Saved data entries:
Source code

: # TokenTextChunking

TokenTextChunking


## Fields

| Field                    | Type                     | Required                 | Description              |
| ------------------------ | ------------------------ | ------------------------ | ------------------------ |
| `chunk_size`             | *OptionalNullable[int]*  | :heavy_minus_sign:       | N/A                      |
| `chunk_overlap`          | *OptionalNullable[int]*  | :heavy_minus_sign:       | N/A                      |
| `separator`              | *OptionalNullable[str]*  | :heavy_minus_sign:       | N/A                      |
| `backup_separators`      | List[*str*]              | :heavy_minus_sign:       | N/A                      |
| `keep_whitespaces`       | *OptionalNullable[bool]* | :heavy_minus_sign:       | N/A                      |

→ **Problem requirements**
Extract all of the lines above and reproduce each one character for character, without any change.

→ **Task answer**
Source code

: # TokenTextChunking

TokenTextChunking


## Fields

| Field                    | Type                     | Required                 | Description              |
| ------------------------ | ------------------------ | ------------------------ | ------------------------ |
| `chunk_size`             | *OptionalNullable[int]*  | :heavy_minus_sign:       | N/A                      |
| `chunk_overlap`          | *OptionalNullable[int]*  | :heavy_minus_sign:       | N/A                      |
| `separator`              | *OptionalNullable[str]*  | :heavy_minus_sign:       | N/A                      |
| `backup_separators`      | List[*str*]              | :heavy_minus_sign:       | N/A                      |
| `keep_whitespaces`       | *OptionalNullable[bool]* | :heavy_minus_sign:       | N/A                      |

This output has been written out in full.